Professor Bushouse was awarded The 2011 Virginia Hodgkinson Research Prize for her book Universal Preschool: Policy Change, Stability and the Pew Charitable Trusts (2009 SUNY Press). The award from the Association for Research on Nonprofit Organization and Voluntary Action recognizes Bushouse’s contributions to both the study of philanthropy and public policy. In her award letter, the committee of interdisciplinary nonprofit and philanthropy scholars noted, “we were impressed by your strong and well-considered discussions of the policy implications of your findings.” There will be an Award Recognition Party on Thursday, October 27, 2011, 4:00 - 5:00 p.m. in the Gordon Hall Atrium hosted by the Center for Public Policy and Administration.
Universal Preschool: Policy Change, Stability, and the Pew Charitable Trusts (2009 SUNY Press) is an analysis of how six states passed legislation to create universally accessible, publicly funded preschool education in the and the challenges the fledgling programs experienced to gain political and budgetary stability. The book reflects the quiet revolution underway in American education policy; since 1995, forty-one states and the District of Columbia created some form of state-funded preschool program. Professor Bushouse tells how universal preschool was effectively reframed from a child care issue to one of investing in early education to improve the state economic outcomes. This reframing successfully broadened support beyond the traditional supporters of early childhood to also include unlikely interests such as business and criminal justice. She then turns to how states achieved budgetary and political stability for the new programs. For some states, stability was achieved due to institutional changes or securing a steady funding stream. But some states struggled to achieve stability and for those states an important source of support was the Pew Charitable Trusts. In 2001 Pew created an ambitious new giving program aimed at creating universal preschool for all three- and four-year-olds. Bushouse reveals Pew’s complex strategy for advancing universal preschool policy and its impacts on state policy environments. A reviewer notes, “Bushouse’s work is required reading for anyone interested in educational change in the United States, and more widely. Her work is a critical case study of one insurgency for change, revealing how difficult it is to secure change in liberal capitalist democratic societies.”
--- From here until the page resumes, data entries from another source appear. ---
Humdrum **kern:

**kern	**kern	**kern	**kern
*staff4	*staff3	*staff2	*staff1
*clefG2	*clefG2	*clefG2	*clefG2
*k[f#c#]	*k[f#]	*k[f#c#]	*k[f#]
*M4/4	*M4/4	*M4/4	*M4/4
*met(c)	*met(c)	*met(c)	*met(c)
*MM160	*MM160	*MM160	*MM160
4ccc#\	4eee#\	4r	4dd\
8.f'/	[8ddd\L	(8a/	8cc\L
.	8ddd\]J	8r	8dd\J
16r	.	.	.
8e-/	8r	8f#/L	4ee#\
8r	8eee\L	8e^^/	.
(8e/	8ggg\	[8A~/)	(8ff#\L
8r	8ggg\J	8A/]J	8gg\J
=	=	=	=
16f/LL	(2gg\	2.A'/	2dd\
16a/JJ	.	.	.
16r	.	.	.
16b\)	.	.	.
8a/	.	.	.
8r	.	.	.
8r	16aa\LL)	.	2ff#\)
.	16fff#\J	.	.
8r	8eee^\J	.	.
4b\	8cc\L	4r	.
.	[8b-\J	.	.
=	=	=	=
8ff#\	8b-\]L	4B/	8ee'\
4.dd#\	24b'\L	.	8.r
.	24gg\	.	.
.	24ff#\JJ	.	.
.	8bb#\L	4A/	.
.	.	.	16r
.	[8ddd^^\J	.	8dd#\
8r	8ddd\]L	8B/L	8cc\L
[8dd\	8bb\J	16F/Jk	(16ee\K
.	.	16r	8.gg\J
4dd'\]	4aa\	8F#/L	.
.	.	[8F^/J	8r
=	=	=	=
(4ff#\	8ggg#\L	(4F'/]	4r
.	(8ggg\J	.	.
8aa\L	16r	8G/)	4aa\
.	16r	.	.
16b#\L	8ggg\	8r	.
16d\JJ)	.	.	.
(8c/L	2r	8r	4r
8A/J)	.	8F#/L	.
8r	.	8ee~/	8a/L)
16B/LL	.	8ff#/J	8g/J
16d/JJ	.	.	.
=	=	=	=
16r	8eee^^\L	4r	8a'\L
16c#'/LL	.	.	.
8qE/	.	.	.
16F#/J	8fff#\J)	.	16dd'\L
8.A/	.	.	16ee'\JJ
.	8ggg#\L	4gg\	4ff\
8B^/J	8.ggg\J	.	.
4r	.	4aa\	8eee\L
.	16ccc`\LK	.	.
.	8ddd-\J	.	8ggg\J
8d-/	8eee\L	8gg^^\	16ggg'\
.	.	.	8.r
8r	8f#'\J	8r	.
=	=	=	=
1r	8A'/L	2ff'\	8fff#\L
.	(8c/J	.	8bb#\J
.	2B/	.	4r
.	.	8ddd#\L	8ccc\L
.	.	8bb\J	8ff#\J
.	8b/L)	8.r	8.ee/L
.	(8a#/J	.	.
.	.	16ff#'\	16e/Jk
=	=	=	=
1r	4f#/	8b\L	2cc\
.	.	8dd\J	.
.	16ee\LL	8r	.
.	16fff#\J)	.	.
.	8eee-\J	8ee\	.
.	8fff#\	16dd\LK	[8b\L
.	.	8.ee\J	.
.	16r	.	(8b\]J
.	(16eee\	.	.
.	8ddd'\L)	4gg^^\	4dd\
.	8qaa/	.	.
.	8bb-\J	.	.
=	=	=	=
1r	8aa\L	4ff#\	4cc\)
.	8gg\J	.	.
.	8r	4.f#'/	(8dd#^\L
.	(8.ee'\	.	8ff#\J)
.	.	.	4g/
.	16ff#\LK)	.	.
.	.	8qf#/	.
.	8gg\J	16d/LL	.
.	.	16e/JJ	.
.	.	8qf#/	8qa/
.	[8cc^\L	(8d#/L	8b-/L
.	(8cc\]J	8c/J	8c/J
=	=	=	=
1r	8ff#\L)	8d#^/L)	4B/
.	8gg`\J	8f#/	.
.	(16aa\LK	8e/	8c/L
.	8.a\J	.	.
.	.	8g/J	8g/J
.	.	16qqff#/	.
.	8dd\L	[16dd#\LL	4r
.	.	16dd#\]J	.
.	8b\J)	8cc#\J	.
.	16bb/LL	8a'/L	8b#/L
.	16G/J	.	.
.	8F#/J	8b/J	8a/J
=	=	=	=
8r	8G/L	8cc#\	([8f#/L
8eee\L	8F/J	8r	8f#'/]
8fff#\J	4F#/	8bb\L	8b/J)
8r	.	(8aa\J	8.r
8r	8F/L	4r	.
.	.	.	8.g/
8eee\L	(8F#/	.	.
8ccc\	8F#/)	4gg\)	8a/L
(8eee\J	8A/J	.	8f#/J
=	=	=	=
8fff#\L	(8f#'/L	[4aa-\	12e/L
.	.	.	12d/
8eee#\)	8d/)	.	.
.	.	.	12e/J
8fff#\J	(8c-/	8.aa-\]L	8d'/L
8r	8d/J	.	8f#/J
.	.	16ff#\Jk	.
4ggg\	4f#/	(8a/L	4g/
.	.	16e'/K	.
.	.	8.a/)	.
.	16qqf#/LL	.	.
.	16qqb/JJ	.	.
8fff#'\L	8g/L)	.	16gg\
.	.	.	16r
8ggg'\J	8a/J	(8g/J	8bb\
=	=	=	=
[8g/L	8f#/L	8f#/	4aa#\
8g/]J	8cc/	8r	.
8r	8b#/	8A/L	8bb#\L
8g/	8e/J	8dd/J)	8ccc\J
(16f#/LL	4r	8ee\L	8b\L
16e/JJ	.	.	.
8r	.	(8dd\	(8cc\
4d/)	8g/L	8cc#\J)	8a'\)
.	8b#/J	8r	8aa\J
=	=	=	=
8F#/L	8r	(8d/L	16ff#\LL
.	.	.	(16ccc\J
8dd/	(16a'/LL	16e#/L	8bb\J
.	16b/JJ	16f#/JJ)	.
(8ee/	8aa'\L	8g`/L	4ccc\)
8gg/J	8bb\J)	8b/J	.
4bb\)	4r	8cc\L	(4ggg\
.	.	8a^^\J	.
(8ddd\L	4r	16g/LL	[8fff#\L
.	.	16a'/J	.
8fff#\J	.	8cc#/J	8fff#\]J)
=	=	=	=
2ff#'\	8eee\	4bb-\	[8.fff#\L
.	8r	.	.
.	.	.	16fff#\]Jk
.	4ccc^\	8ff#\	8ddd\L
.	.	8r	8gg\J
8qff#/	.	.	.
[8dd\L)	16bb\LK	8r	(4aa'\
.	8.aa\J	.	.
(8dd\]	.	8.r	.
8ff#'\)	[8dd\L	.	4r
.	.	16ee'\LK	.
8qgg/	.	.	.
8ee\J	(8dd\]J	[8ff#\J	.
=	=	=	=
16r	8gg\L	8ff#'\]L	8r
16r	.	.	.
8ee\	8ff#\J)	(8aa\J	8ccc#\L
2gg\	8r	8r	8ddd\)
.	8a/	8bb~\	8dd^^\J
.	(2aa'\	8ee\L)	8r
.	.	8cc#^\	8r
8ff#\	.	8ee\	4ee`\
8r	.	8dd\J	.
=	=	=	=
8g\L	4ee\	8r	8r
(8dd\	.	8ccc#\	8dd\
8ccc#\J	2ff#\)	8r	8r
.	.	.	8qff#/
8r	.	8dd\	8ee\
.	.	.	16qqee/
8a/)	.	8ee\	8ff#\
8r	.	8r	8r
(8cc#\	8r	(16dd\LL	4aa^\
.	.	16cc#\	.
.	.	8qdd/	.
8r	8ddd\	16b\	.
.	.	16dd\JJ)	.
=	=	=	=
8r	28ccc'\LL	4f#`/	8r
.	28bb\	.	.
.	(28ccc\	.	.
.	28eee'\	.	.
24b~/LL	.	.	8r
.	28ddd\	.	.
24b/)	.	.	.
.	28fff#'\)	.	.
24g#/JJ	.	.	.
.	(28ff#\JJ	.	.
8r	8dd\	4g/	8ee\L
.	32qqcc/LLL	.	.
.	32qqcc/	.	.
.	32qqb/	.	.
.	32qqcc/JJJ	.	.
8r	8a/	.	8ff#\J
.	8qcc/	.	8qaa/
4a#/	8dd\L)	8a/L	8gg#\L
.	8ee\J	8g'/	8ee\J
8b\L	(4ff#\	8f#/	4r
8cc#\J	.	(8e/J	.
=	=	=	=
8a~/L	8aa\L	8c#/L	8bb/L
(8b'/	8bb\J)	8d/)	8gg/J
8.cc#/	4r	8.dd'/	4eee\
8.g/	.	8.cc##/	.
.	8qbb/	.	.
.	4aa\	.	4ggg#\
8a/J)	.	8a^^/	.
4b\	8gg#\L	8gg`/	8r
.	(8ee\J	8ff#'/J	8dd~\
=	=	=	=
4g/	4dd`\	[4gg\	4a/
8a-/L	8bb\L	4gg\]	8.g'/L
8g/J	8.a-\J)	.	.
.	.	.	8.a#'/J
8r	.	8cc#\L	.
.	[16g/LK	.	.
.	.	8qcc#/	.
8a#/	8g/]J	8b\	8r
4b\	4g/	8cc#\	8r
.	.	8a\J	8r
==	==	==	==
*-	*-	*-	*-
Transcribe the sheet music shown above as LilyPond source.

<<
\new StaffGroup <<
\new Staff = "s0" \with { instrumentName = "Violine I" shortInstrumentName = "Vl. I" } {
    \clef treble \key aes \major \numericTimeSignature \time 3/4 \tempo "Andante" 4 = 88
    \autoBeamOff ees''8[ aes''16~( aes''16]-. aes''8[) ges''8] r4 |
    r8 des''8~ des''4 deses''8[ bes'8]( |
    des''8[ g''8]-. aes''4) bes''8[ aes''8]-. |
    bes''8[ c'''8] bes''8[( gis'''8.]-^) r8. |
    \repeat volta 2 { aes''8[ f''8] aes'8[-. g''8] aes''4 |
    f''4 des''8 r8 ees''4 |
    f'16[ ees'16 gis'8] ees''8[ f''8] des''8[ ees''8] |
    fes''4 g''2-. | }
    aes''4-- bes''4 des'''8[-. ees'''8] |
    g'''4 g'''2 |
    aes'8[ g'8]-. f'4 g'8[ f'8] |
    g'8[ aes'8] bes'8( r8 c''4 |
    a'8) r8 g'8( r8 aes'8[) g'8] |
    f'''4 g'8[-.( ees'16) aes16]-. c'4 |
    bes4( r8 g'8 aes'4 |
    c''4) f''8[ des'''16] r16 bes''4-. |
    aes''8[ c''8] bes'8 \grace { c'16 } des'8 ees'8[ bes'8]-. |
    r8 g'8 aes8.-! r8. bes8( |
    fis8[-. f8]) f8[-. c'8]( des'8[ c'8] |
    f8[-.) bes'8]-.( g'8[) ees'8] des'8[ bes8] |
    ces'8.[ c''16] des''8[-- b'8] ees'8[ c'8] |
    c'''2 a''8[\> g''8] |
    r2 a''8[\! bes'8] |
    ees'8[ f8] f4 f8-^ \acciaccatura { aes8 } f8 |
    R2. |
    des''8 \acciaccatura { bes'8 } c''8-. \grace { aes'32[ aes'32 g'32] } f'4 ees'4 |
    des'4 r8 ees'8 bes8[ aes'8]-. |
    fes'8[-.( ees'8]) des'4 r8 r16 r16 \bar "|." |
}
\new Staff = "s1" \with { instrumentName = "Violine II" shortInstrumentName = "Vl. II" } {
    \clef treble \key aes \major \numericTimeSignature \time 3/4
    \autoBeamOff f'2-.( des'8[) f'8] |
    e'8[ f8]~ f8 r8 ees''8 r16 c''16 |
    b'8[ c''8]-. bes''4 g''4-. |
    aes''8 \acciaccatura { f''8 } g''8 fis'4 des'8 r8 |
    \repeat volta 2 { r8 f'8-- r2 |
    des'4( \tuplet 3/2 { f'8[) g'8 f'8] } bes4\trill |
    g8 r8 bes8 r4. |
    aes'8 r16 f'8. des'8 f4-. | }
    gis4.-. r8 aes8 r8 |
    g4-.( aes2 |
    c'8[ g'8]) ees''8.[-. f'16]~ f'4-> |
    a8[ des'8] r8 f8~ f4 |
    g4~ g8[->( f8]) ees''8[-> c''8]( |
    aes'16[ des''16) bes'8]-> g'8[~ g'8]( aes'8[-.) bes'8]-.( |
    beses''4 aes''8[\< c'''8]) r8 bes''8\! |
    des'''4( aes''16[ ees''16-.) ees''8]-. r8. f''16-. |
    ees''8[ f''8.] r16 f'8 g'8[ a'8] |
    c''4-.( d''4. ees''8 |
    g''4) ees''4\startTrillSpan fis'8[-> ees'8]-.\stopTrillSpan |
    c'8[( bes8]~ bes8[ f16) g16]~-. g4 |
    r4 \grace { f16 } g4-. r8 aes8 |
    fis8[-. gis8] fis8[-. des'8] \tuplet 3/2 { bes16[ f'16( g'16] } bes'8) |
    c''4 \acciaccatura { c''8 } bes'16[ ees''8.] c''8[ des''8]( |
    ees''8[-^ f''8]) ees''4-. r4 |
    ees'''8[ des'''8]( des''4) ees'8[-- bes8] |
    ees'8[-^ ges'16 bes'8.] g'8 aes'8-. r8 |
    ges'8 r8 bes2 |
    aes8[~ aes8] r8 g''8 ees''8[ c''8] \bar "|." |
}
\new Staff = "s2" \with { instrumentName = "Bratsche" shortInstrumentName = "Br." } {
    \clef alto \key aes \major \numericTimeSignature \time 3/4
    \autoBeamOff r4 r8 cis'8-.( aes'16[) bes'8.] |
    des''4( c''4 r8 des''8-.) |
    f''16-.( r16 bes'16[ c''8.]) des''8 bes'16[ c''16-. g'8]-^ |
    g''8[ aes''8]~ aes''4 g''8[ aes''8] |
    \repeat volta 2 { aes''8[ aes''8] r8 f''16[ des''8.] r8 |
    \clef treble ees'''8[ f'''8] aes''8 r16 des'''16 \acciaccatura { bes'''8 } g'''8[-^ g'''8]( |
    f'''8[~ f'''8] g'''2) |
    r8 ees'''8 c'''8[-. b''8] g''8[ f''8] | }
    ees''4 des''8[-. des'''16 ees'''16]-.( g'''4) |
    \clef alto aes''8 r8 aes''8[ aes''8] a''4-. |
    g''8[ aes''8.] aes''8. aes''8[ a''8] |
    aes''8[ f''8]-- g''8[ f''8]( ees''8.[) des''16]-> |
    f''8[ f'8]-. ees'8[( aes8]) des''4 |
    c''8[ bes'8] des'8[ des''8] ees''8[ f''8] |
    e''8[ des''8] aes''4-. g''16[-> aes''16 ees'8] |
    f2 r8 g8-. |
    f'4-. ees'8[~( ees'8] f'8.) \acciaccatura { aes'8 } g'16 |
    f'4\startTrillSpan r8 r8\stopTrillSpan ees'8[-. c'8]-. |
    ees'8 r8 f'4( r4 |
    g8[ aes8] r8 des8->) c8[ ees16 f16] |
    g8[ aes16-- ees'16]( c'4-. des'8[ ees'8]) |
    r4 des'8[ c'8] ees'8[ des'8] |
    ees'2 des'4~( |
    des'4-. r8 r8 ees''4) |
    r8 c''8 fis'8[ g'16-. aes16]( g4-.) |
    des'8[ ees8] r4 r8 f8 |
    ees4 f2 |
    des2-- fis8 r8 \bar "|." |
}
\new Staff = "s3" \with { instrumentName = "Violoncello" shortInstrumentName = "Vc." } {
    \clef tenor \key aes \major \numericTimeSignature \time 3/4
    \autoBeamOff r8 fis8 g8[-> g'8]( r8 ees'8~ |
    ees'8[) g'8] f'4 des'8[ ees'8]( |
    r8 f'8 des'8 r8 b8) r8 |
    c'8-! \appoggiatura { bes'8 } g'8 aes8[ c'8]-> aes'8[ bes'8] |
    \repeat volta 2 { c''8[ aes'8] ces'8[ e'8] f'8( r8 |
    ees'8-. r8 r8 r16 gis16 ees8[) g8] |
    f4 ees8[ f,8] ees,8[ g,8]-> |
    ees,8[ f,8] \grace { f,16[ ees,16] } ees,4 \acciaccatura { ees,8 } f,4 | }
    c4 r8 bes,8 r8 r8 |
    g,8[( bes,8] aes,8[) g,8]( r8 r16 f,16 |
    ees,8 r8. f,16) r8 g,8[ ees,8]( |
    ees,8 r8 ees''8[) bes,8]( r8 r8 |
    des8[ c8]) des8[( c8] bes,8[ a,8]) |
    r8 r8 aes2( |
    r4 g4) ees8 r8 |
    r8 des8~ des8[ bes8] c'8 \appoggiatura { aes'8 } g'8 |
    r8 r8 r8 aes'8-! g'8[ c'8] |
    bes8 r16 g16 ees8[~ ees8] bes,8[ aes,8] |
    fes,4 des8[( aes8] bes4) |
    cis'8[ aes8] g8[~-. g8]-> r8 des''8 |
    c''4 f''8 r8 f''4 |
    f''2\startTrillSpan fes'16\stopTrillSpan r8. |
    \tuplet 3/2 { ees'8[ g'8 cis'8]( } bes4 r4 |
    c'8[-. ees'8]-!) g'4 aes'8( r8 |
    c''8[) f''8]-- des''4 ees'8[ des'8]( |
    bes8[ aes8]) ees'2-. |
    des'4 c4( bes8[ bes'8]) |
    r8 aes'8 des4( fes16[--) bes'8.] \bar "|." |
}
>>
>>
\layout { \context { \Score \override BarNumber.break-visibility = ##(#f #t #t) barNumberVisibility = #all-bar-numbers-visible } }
Professor Bushouse is Associate Professor of Political Science and Public Policy. She has a joint appointment with the Center for Public Policy and Administration. She researches the role of nonprofit organizations in the policy process with a particular passion for early education policy. She teaches courses on public policy and nonprofit organizations for the Department of Political Science and the Center for Public Policy and Administration at the University of Massachusetts, Amherst.